Die meisten der damals betroffenen Gutenberg-Schüler haben die Schule inzwischen verlassen und studieren in anderen Städten. Diejenigen, die in diesem Frühjahr ihr Abitur ablegen, waren beim Amoklauf vor sieben Jahren die jüngsten Schüler an der Schule. Ausgerechnet an diesem Donnerstag müssen sie eine fünfstündige Klausur schreiben. Wer sich dazu nicht imstande sieht, für den werde eine Lösung gefunden, sagt die Direktorin. Das gelte auch für die Lehrer, die nicht unterrichten können.

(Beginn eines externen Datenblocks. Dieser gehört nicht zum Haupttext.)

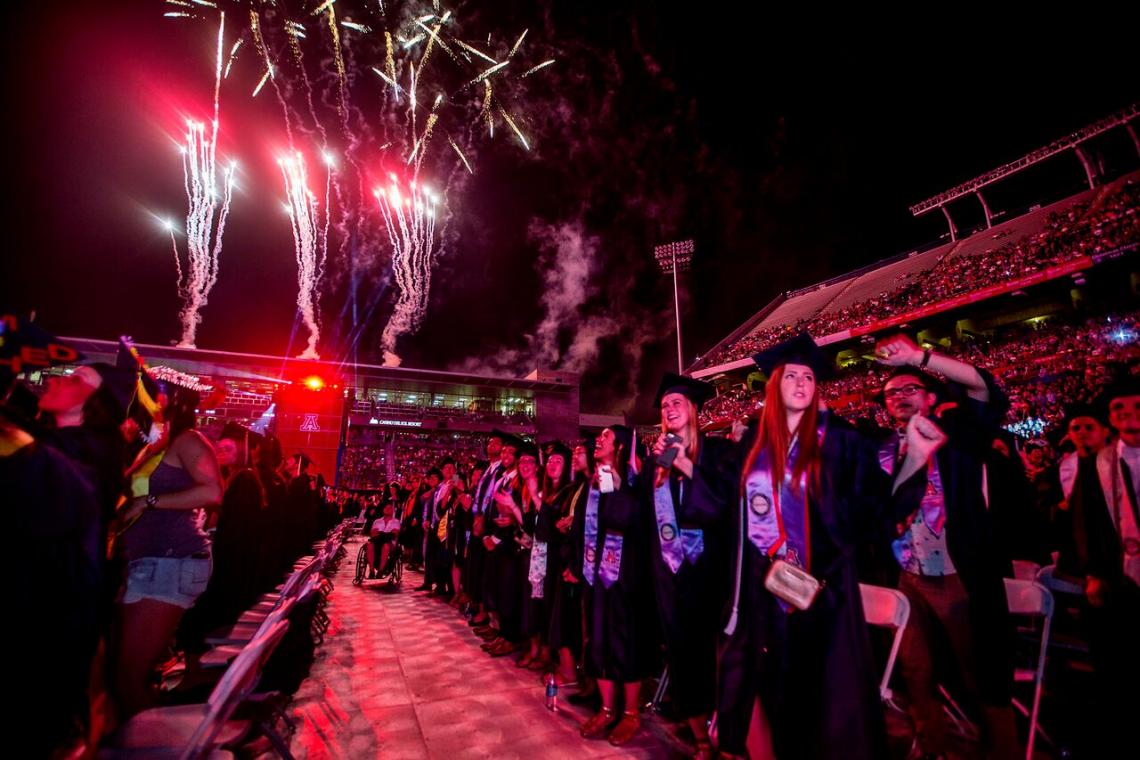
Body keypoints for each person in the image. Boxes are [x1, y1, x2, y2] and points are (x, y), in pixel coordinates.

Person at [716, 334, 934, 760]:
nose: (800, 383)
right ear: (774, 385)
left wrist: (914, 461)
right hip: (767, 593)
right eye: (791, 375)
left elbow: (874, 510)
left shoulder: (842, 441)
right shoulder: (753, 443)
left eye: (809, 377)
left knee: (830, 701)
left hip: (826, 594)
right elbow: (732, 515)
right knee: (778, 692)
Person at [873, 332, 1020, 759]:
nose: (899, 396)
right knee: (916, 671)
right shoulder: (884, 452)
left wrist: (919, 357)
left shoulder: (961, 438)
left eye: (909, 389)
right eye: (890, 394)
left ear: (932, 398)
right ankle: (931, 745)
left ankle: (1002, 750)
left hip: (959, 572)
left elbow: (983, 386)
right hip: (907, 575)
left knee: (981, 673)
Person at [108, 369, 223, 717]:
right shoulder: (159, 441)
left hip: (170, 560)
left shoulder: (188, 440)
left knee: (126, 675)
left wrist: (150, 502)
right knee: (124, 671)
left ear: (167, 398)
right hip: (150, 560)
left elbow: (213, 490)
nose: (138, 397)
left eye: (146, 392)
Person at [645, 373, 736, 758]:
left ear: (695, 410)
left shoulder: (717, 452)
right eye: (665, 405)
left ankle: (728, 736)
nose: (668, 409)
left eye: (676, 402)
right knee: (682, 654)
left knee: (719, 658)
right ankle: (700, 737)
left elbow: (725, 506)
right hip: (671, 574)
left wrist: (685, 463)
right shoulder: (658, 461)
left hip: (712, 572)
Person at [1065, 376, 1140, 753]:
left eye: (1136, 407)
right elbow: (1089, 522)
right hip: (1120, 578)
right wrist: (1094, 573)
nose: (1128, 416)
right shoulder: (1100, 464)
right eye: (1119, 409)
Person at [579, 425, 656, 746]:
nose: (599, 439)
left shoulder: (637, 482)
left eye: (606, 436)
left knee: (626, 640)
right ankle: (608, 708)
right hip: (599, 571)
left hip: (628, 572)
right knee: (599, 637)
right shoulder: (596, 480)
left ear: (622, 447)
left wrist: (620, 488)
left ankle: (630, 714)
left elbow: (636, 523)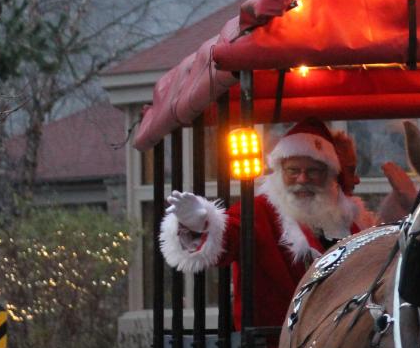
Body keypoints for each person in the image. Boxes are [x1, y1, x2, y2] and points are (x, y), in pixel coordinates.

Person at [160, 118, 376, 329]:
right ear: (280, 170)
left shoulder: (350, 217)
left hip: (344, 335)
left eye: (313, 171)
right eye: (293, 170)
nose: (302, 179)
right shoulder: (259, 211)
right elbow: (229, 236)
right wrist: (201, 223)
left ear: (329, 174)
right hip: (277, 344)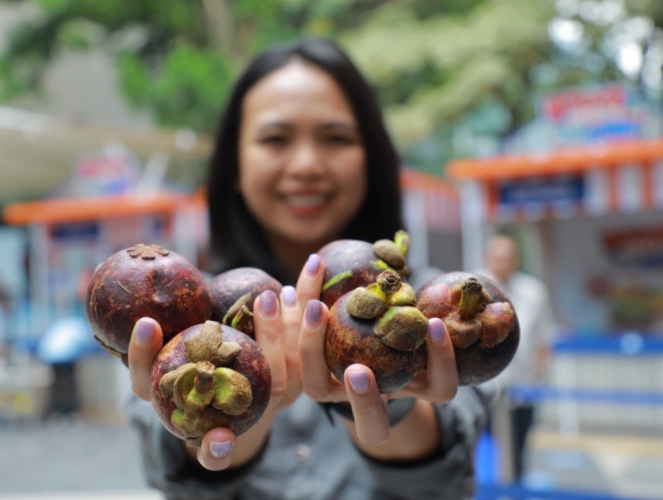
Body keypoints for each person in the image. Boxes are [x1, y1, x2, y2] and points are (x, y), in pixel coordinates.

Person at [126, 37, 495, 500]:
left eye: (336, 138)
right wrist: (234, 413)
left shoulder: (436, 308)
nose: (306, 165)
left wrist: (392, 399)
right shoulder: (178, 315)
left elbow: (446, 478)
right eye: (275, 138)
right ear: (234, 166)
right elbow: (183, 481)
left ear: (371, 159)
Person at [477, 231, 557, 482]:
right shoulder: (472, 286)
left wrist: (540, 376)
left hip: (522, 387)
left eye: (508, 256)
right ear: (487, 258)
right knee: (483, 452)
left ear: (516, 259)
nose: (503, 262)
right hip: (484, 389)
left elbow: (545, 337)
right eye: (497, 256)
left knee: (518, 451)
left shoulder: (533, 291)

Fast die Hälfte der Schüler und Lehrer traumatisiert

Am 26. April 2002 hatte ein 19-jähriger ehemaliger Schüler des Gutenberg-Gymnasiums binnen zehn Minuten 16 Menschen und sich selbst getötet. Er erschoss zwölf Lehrer, die Schulsekretärin, zwei Schüler und einen Polizisten. Nach dem Amoklauf galten fast die Hälfte der mehr als 600 Schüler und Lehrer als traumatisiert. Ein Jahr danach waren die meisten von ihnen noch in Therapie. Einige Schüler und Lehrer werden auch heute noch ärztlich betreut.

Die Betroffenen von Winnenden brauchen nach den Worten der Erfurter Schuldirektorin Zeit, um das Unglaubliche akzeptieren zu können, sowie Ruhe und Rückzugsmöglichkeiten. Notwendig sei auch "Schutz vor Voyeurismus, Neugier und erdrückender Hilfe". Die Schule könne das Unglück nur verarbeiten, wenn sie das Gedenken zum Teil der Schulkultur mache.